----- TASK INPUTS -----

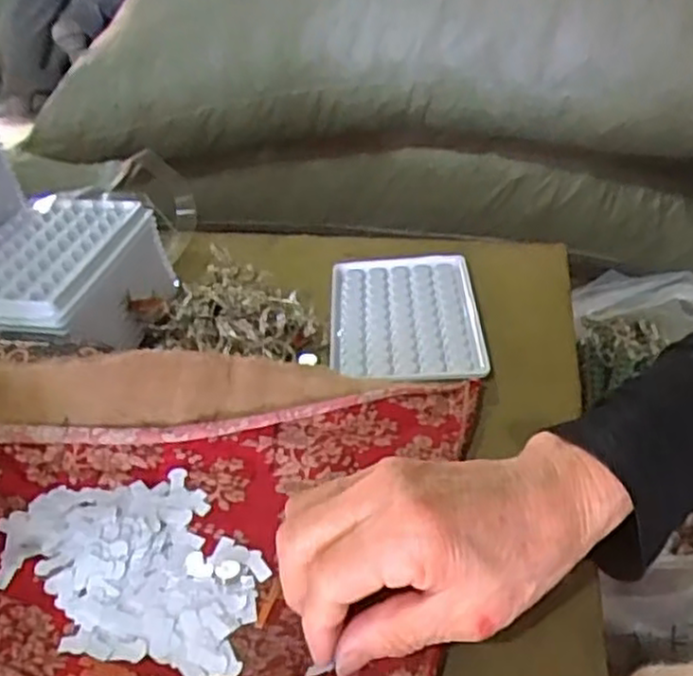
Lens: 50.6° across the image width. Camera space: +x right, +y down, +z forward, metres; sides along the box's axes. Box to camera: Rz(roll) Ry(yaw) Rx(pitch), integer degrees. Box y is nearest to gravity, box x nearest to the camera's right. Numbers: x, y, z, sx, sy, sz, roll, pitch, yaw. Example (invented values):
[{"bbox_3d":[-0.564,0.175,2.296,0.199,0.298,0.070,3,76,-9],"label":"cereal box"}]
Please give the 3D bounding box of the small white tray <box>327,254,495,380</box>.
[{"bbox_3d":[0.039,-0.016,0.482,0.095,0.009,0.124,-2,39,1],"label":"small white tray"}]

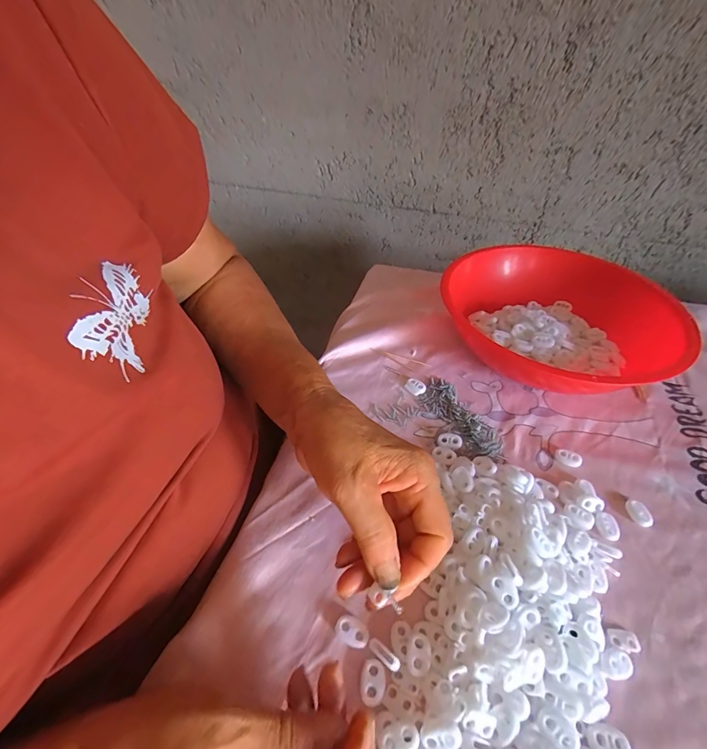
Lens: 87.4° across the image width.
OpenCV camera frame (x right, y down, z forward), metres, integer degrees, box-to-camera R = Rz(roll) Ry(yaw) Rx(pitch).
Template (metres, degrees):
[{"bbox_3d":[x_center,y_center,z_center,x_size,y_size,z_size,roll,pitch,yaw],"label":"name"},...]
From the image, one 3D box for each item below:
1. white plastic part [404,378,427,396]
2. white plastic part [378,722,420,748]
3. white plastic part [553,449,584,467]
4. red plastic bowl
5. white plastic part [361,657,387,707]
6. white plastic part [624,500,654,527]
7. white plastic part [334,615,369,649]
[{"bbox_3d":[0.067,0.014,0.407,0.023,0.006,0.016,30,52,25],"label":"white plastic part"},{"bbox_3d":[0.025,0.204,0.205,0.022,0.007,0.015,-13,47,-13],"label":"white plastic part"},{"bbox_3d":[0.202,0.079,0.347,0.023,0.008,0.014,20,48,18],"label":"white plastic part"},{"bbox_3d":[0.225,-0.057,0.428,0.228,0.083,0.226,0,45,0],"label":"red plastic bowl"},{"bbox_3d":[0.012,0.188,0.226,0.015,0.004,0.022,5,45,5],"label":"white plastic part"},{"bbox_3d":[0.241,0.116,0.311,0.013,0.007,0.022,-4,45,-5],"label":"white plastic part"},{"bbox_3d":[-0.001,0.171,0.246,0.023,0.007,0.015,19,48,17],"label":"white plastic part"}]

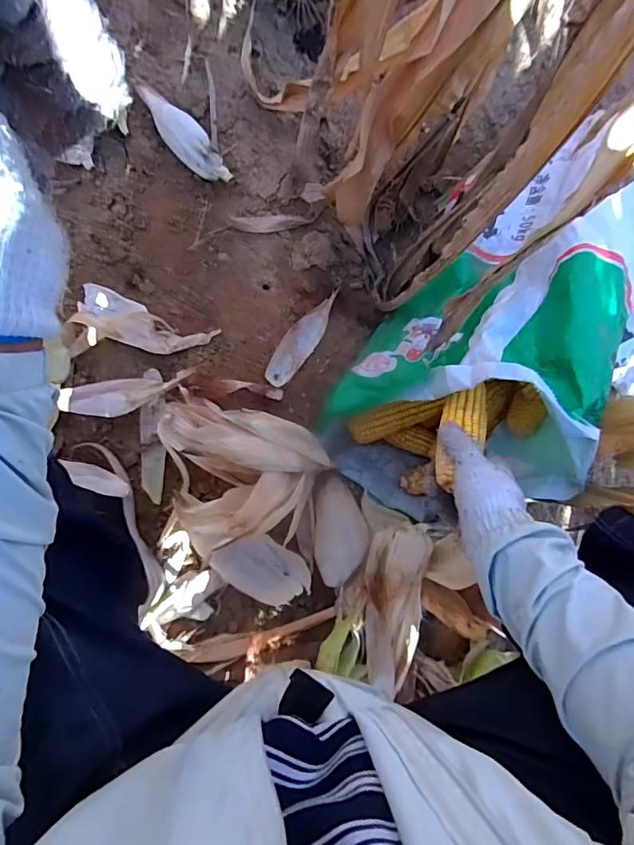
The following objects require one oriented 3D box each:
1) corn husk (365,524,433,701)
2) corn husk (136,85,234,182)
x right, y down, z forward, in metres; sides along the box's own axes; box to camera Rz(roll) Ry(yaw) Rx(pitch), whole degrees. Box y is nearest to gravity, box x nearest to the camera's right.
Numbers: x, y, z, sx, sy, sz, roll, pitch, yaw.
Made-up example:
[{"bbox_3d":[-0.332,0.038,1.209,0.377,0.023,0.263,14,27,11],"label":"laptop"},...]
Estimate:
[{"bbox_3d":[0.105,0.263,0.678,0.075,0.061,0.229,9,82,-6],"label":"corn husk"},{"bbox_3d":[-0.217,-0.458,0.756,0.054,0.056,0.215,-38,89,-10],"label":"corn husk"}]

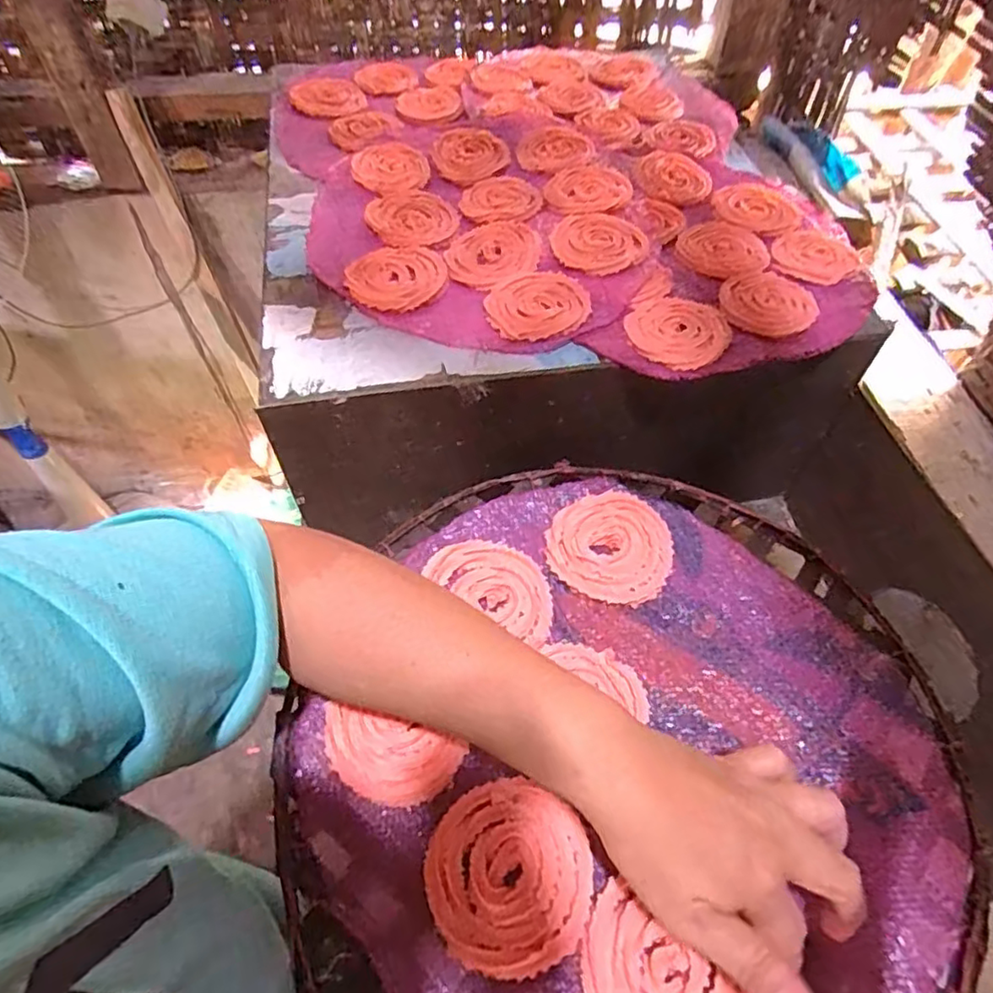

-----

**TASK ITEM:** What you give back should be only the lines of the records above, starting at the line with "Lens: 87.4° across the image width." and ending at the line with "From the image, one", restated word for word.

**SOLVED EXERCISE:**
Lens: 87.4° across the image width.
OpenCV camera frame (x right, y down, z forward), metres, integer degrees, box-to-camera R = Rz(roll) Ry(yaw) Rx(pitch).
Template (metres, degrees):
[{"bbox_3d":[x_center,y_center,z_center,x_size,y_size,z_size,roll,pitch,yaw],"label":"name"},...]
From the image, one 3D box for each item below:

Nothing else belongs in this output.